##### Dataset entries #####

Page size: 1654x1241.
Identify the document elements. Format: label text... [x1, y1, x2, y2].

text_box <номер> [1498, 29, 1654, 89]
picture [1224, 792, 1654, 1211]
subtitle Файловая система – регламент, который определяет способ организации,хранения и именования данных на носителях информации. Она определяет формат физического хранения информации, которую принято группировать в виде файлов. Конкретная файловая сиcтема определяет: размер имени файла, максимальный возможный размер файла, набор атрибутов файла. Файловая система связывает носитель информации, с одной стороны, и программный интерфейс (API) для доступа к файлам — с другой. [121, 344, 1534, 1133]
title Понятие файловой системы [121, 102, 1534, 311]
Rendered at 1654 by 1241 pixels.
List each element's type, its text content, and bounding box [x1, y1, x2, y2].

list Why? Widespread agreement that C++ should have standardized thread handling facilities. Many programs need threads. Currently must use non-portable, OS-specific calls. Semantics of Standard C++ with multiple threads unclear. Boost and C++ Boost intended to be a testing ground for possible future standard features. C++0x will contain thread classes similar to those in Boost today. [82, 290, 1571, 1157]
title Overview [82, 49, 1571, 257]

#####
##### Dataset entries #####

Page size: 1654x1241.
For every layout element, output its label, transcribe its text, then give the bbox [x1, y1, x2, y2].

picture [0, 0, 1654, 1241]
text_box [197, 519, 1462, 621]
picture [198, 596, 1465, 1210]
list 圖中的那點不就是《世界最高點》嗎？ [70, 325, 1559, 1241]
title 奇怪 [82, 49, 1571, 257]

#####

Given request — Give back only the part of the material that opens with the line containing "Rendered at 1654 by 1241 pixels." and closes with the line containing "title Overview [82, 49, 1571, 257]", with "bounding box" replaced by "bbox" and everything else left unchanged.

Solution for this task —
Rendered at 1654 by 1241 pixels.
List each element's type, its text content, and bbox [x1, y1, x2, y2].

list Why? Widespread agreement that C++ should have standardized thread handling facilities. Many programs need threads. Currently must use non-portable, OS-specific calls. Semantics of Standard C++ with multiple threads unclear. Boost and C++ Boost intended to be a testing ground for possible future standard features. C++0x will contain thread classes similar to those in Boost today. [82, 290, 1571, 1157]
title Overview [82, 49, 1571, 257]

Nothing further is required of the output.